__DESCRIPTION OF THE TASK__: Set out the records below again exactly; skip the images.

Camera metadata records:
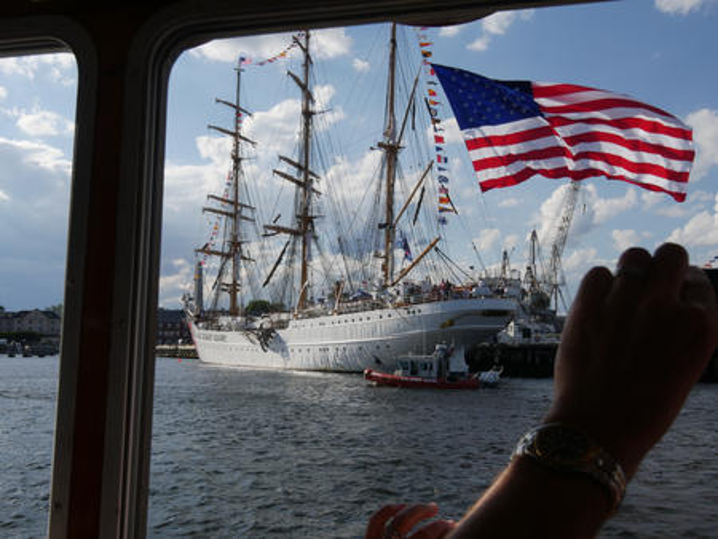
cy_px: 270
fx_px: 747
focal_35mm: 36
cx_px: 359
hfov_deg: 51.3
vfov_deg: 39.7
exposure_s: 1/400
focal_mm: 18
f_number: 11
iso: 200
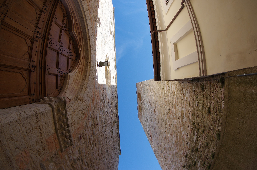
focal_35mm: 15
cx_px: 128
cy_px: 85
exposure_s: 1/250
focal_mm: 10
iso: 200
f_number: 7.1
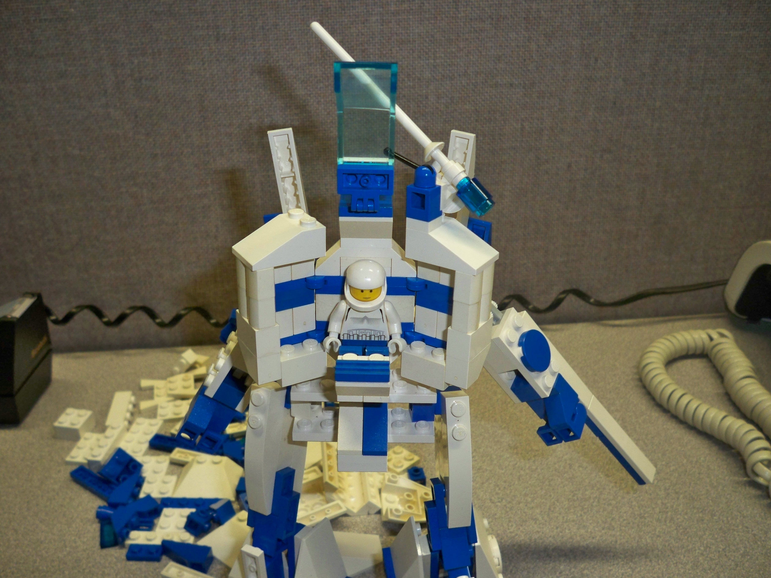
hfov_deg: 52.6
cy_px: 289
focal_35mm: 35
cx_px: 386
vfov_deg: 40.7
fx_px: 780
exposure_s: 1/30
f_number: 3.1
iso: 200
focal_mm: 6.3
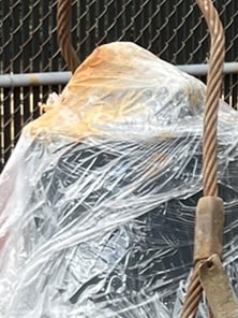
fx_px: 1650
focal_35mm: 180
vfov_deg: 11.0
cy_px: 147
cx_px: 592
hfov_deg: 7.6
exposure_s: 1/282
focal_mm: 5.1
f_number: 1.6
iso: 40
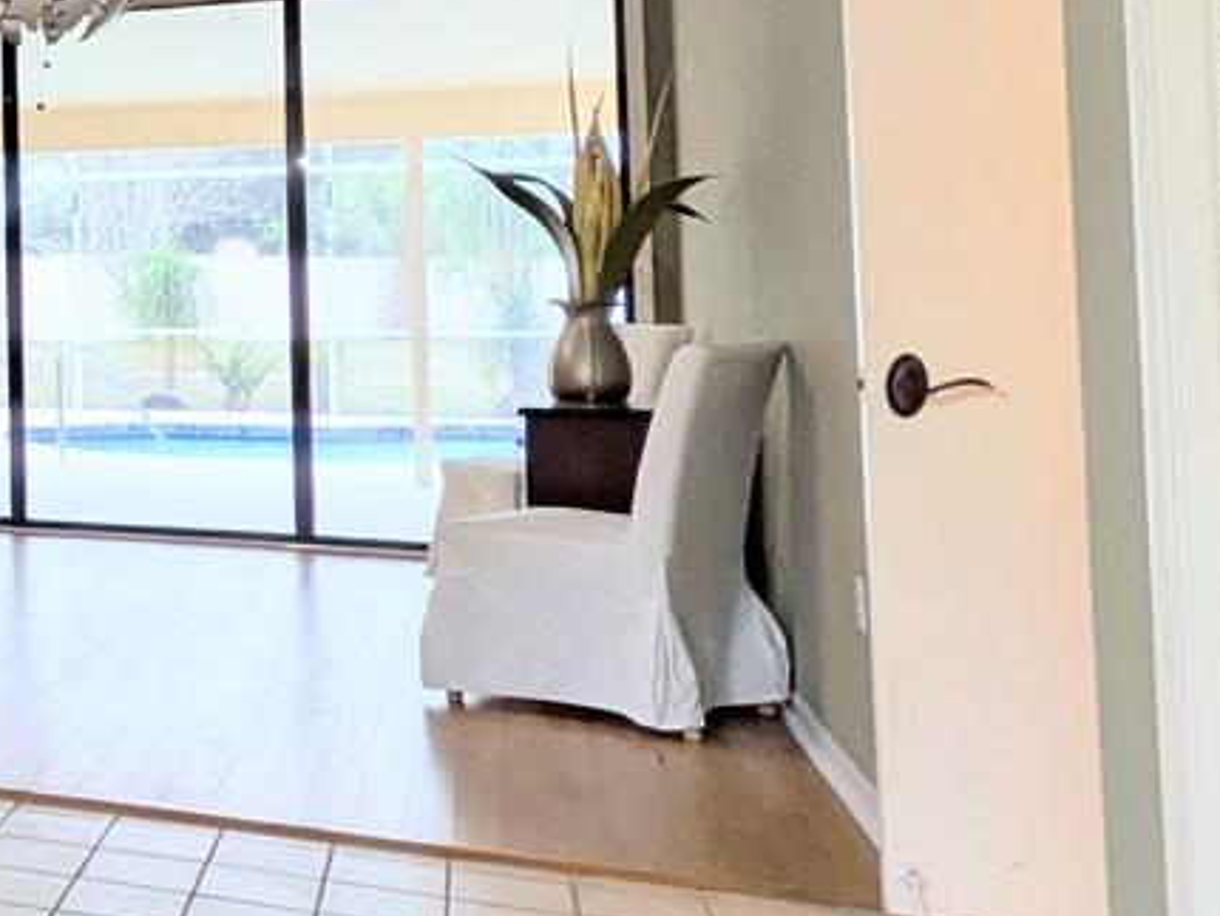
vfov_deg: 27.5
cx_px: -487
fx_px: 1834
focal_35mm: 52
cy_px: 181
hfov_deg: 28.1
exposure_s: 1/30
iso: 87
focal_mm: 1.83
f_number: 2.2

__TASK SOLUTION__:
cy_px: 270
fx_px: 747
focal_35mm: 36
cx_px: 359
hfov_deg: 51.3
vfov_deg: 39.7
exposure_s: 1/400
focal_mm: 18
f_number: 11
iso: 200
focal_35mm: 15
cx_px: 128
cy_px: 85
exposure_s: 1/250
focal_mm: 10
iso: 200
f_number: 7.1
hfov_deg: 52.6
cy_px: 289
focal_35mm: 35
cx_px: 386
vfov_deg: 40.7
fx_px: 780
exposure_s: 1/30
f_number: 3.1
iso: 200
focal_mm: 6.3
fx_px: 1650
focal_35mm: 180
vfov_deg: 11.0
cy_px: 147
cx_px: 592
hfov_deg: 7.6
exposure_s: 1/282
focal_mm: 5.1
f_number: 1.6
iso: 40
vfov_deg: 27.5
cx_px: -487
fx_px: 1834
focal_35mm: 52
cy_px: 181
hfov_deg: 28.1
exposure_s: 1/30
iso: 87
focal_mm: 1.83
f_number: 2.2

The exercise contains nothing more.